To do:
Reproduce the records below exactly; no pictures.

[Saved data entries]
====

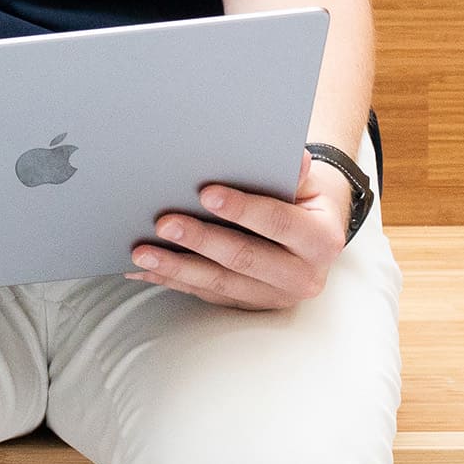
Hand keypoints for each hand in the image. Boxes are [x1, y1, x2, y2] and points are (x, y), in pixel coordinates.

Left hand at [128, 153, 350, 311]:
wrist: (315, 231)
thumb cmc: (304, 199)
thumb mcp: (310, 182)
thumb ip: (294, 173)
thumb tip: (295, 158)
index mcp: (321, 241)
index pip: (278, 222)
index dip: (243, 209)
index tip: (206, 194)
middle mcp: (302, 277)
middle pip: (244, 259)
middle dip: (200, 241)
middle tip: (163, 224)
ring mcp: (274, 296)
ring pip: (220, 284)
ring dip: (177, 268)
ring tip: (142, 253)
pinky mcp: (248, 304)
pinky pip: (206, 294)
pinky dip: (173, 281)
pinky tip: (144, 270)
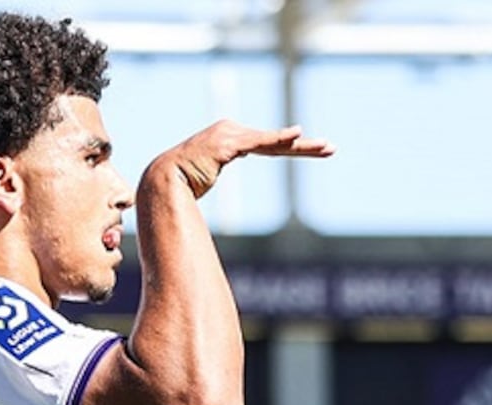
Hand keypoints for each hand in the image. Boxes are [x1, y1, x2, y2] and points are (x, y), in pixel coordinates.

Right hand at [150, 122, 334, 198]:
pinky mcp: (227, 142)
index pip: (267, 145)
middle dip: (305, 146)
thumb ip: (214, 174)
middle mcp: (231, 132)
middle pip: (275, 141)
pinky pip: (259, 142)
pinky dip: (278, 138)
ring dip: (301, 145)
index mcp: (229, 139)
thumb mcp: (205, 178)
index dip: (292, 148)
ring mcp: (229, 135)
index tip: (315, 151)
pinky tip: (297, 134)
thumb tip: (211, 186)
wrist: (160, 183)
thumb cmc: (178, 186)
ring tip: (326, 147)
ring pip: (272, 141)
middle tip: (331, 149)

====

Written answer:
Hand keypoints for each hand in the image. Boxes are [x1, y1, x2, y2] and points are (x, y), in pixel coordinates.

Left hand at [128, 153, 350, 311]:
wrist: (315, 231)
thumb cmc: (304, 199)
thumb mcp: (310, 182)
thumb ip: (294, 173)
thumb tip: (295, 158)
index mcp: (321, 241)
index pip: (278, 222)
index dip: (243, 209)
index tip: (206, 194)
middle mcp: (302, 277)
middle pip: (244, 259)
middle dip: (200, 241)
middle tip: (163, 224)
ring mcp: (274, 296)
ring pip: (220, 284)
ring dip: (177, 268)
ring tip: (142, 253)
pinky mcp: (248, 304)
pinky pip: (206, 294)
pinky dip: (173, 281)
pinky tip: (144, 270)
Hand keypoints for each hand in the image. Boxes are [x1, y1, x2, y2] and points are (x, y), in pixel coordinates.

Right hand at [150, 122, 334, 198]:
pinky mcp: (227, 142)
index pip: (267, 145)
middle dip: (305, 146)
thumb ip: (214, 174)
middle mcp: (231, 132)
middle pip: (275, 141)
pinky pip: (259, 142)
pinky dip: (278, 138)
ring dip: (301, 145)
index mcp: (229, 139)
thumb mcp: (205, 178)
index dip: (292, 148)
ring mcp: (229, 135)
index tip: (315, 151)
pinky tip: (297, 134)
thumb tip: (211, 186)
wrist: (160, 183)
thumb cmc: (178, 186)
ring tip: (326, 147)
ring pip: (272, 141)
middle tip: (331, 149)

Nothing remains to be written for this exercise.